In the court judgment, on what date did the Director General reject the applicant's application under section 29(2)?

READING TEXT —
- - -
In the High Court of South Africa

  (Western Cape Division, Cape Town)

 

Case No: 15840/2023

 

In the matter between:


 


T[...] C[...]

First Applicant

 


L[...] R[...] T[...]

Second Applicant

 


T[...] C[...] obo E[...] T[...]

Third Applicant

 


T[...] C[...] obo M[...] S[...] T[...]

Fourth Applicant

 


And


 


THE MINISTER OF HOME AFFAIRS

First Respondent  

 


THE DIRECTOR GENERAL

Second Respondent

 

Heard:  11 December 2023

Delivered: 22 December 2023

 

JUDGMENT

 

LEKHULENI J

 

Introduction

[1]        This application was brought on an urgent basis to compel the first respondent ("the Minister") and the Director General of the Department of Home Affairs to abide by the court order granted by Mayosi AJ, on 20 October 2023, which order was obtained by agreement. The applicant essentially seeks a declaratory order that the Minister has failed to comply with the said order in that he failed to adjudicate the applicant's review application in terms of section 8(6) of the Immigration Act 13 of 2002 ("the Immigration Act") and to make the outcome available within 40 (forty) calendar days upon granting of the said order. The applicant also seeks an order directing the Minister to comply with the said order without any further delay and within 7 (seven calendar) days of granting this order.

 

[2]        In addition, the applicant prays that should the Minister fail to comply with the proposed declaratory order directing his compliance, the applicant will be entitled to approach this court on the same papers, supplemented, if necessary, for an order declaring the Minister to be in contempt of court and to appear before this court to explain his non-compliance, or any further relief required. The applicant also seeks an order that the Minister be directed to pay the costs of this application on an attorney and client scale.

 

Factual Background

 

[3]        The applicant asserts in his founding affidavit that in 2016, he obtained a work permit through a third party in South Africa. In 2020, he became aware that his purported work permit was, in fact, fraudulent and that that third party defrauded him. Pursuant thereto, the applicant approached the Department of Home Affairs in good faith to have the situation rectified. The applicant voluntarily submitted the impugned visa to the Department of Home Affairs, seeking a lawful resolution of the matter. Pursuant to section 29(1) of the Immigration Act, the applicant was prohibited from qualifying for a visa or admission into the republic because of having a fraudulent permit. (prohibited persons)

 

[4]        The applicant then applied in terms of section 29(2) of the Immigration Act through his legal representatives for a declaration of non-prohibition in terms of section 29(2) of the said Act. Section 29(2) provides that the Director General may, on good cause, declare a person referred to in subsection (1), in this case, possessing a fraudulent permit, not to be a prohibited person. The applicant applied to the Director General to be declared a non-prohibited person as per section 29(2) of the Immigration Act.

 

[5]        On 12 April 2021, the Director General rejected the applicant's application in terms of section 29(2). On 17 August 2022, the applicant brought a review application in terms of section 8(6) to the Minister to review the decision of the Director General. In the review application before the Minister, the applicant contended that a declaration of non-prohibition must be based on the Director General's finding of good cause but that there was no apparent effort by the Director General to do so. The applicant asserted that the Director General did not comply with the mandatory and material procedure prescribed by section 29(2) of the Immigration Act. In addition, the applicant contended that an error of law influenced the rejection of his application.
- - -
STORED DATA —

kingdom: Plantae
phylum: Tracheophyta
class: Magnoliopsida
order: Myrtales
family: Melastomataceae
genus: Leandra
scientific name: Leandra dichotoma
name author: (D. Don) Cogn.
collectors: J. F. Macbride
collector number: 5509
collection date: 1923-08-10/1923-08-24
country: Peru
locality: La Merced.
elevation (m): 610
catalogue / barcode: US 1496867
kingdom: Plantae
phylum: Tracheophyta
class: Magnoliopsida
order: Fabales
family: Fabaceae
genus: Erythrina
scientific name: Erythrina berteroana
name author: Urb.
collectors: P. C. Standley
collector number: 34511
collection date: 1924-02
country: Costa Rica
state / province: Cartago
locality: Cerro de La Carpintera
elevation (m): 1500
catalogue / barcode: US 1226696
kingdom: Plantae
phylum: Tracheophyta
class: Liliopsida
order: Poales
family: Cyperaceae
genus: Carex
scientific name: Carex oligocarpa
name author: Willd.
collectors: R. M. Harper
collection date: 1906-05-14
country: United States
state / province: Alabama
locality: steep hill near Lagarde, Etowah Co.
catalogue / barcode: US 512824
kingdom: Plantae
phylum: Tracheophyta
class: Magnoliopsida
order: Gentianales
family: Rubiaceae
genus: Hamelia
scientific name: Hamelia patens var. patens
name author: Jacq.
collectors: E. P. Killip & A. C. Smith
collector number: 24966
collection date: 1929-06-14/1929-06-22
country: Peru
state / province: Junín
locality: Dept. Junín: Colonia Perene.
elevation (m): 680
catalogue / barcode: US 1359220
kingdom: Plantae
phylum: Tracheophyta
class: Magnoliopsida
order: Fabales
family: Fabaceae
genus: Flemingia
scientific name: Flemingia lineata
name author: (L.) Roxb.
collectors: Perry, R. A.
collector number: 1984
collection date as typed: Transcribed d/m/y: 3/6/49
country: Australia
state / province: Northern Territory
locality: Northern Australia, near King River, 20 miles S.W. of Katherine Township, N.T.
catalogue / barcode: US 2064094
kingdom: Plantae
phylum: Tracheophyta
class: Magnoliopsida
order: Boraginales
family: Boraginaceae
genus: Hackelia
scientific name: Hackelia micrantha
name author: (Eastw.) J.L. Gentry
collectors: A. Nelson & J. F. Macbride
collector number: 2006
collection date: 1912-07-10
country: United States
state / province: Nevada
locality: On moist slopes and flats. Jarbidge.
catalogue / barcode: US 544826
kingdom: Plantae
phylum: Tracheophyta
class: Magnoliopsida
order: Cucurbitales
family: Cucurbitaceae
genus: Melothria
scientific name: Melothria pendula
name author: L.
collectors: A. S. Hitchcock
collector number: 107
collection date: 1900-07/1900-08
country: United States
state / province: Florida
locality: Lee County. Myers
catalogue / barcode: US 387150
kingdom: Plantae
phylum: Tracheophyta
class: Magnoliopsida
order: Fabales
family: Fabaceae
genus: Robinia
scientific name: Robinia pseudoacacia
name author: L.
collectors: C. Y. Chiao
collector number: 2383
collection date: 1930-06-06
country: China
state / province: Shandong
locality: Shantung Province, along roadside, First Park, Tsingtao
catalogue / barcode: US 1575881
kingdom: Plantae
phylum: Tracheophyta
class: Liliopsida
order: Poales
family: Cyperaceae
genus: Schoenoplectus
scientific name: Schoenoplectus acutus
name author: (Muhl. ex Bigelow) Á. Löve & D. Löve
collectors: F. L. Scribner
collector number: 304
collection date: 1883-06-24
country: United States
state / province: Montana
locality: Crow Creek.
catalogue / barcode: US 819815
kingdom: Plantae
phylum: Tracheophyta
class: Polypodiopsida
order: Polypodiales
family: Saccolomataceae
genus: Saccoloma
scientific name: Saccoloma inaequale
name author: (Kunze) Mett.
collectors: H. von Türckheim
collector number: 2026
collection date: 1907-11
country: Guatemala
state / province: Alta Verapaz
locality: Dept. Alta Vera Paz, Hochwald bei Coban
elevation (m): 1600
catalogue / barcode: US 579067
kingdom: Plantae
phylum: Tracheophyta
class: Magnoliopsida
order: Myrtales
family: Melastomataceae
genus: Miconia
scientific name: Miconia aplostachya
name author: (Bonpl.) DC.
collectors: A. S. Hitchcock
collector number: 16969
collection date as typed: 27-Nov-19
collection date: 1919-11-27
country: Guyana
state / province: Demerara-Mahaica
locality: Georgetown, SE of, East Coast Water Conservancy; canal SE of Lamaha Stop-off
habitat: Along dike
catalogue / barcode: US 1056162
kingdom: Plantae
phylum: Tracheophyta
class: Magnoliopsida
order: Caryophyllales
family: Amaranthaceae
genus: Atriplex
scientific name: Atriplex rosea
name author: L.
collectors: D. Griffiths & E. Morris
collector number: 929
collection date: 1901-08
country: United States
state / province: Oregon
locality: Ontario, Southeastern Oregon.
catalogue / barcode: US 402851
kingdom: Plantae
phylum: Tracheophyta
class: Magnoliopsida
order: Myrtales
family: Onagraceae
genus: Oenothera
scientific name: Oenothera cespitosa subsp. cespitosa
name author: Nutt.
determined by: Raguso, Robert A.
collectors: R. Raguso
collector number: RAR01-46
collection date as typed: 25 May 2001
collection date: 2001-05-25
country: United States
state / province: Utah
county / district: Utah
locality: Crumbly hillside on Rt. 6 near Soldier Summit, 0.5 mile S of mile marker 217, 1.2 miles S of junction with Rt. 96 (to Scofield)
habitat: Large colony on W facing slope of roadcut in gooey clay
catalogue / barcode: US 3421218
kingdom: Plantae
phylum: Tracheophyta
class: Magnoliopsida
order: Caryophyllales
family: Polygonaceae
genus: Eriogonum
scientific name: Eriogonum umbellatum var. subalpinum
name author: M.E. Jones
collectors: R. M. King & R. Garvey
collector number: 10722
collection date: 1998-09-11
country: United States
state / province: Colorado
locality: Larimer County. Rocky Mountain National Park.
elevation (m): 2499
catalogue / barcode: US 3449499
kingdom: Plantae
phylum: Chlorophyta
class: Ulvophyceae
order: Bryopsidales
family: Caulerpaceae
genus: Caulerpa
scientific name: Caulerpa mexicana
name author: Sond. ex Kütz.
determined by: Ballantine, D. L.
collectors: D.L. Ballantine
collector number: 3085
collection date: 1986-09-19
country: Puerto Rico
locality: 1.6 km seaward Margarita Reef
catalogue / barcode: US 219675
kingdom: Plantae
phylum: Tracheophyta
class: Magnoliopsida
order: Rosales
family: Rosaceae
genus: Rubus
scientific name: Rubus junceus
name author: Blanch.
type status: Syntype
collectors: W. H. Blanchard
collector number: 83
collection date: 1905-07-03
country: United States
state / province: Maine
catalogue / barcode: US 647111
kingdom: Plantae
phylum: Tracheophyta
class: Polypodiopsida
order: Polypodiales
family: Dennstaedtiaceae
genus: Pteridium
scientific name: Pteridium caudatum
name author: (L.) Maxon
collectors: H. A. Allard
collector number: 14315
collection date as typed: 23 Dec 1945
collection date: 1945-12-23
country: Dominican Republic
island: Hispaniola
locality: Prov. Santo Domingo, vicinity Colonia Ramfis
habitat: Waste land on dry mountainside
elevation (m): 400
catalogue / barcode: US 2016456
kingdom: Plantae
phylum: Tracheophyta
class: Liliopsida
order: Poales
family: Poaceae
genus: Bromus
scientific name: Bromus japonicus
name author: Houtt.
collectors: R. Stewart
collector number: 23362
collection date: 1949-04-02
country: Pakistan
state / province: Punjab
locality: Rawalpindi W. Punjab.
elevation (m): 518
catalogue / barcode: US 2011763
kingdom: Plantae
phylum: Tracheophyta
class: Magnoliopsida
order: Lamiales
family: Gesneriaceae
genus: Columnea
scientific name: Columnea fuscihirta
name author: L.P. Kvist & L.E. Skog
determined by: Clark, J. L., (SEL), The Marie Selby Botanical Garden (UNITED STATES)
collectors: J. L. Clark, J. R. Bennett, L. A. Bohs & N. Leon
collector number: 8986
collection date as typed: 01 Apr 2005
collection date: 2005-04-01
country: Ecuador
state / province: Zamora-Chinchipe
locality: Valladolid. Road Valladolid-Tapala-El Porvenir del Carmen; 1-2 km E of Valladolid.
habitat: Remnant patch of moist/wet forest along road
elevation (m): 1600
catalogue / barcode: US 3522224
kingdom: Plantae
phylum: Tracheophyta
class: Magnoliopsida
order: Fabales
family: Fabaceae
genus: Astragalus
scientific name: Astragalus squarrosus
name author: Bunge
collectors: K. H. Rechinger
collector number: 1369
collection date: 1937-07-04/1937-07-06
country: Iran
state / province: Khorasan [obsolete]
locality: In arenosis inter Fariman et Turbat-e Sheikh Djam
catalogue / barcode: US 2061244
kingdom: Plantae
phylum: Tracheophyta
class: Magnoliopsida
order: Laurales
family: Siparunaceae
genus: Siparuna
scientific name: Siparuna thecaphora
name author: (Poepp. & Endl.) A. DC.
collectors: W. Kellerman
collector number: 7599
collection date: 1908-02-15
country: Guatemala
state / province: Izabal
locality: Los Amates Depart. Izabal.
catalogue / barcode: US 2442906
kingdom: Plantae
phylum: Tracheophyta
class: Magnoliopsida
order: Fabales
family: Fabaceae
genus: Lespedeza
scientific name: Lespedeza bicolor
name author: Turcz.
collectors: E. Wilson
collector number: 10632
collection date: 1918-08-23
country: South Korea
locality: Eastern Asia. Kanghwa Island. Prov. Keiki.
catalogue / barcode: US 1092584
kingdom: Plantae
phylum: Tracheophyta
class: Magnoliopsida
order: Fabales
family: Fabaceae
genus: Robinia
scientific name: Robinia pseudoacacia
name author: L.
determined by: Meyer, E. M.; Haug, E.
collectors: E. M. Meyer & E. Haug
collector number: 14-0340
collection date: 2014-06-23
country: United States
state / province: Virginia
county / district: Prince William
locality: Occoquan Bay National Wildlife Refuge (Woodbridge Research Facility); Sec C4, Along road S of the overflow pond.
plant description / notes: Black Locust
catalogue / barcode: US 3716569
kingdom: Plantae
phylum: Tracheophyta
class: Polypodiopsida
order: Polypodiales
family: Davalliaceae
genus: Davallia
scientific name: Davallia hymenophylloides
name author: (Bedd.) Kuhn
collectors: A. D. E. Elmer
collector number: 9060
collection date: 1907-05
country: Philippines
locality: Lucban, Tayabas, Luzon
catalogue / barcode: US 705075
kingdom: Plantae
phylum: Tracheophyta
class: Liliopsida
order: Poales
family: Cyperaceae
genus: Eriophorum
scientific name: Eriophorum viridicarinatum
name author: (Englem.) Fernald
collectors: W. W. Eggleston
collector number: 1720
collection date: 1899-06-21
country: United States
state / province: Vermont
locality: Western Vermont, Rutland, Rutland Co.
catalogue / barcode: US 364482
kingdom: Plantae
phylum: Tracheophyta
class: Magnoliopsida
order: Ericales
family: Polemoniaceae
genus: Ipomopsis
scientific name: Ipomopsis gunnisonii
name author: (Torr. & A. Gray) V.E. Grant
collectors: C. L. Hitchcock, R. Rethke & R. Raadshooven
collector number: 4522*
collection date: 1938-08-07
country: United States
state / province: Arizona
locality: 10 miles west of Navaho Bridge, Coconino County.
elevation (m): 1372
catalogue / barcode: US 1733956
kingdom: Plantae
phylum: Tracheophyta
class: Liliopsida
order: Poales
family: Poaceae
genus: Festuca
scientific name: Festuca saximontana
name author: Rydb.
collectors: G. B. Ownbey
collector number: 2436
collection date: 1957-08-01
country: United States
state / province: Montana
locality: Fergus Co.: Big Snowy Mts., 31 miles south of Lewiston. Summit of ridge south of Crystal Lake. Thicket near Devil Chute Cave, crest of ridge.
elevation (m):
- - -
WRITTEN SOLUTION — 12 April 2021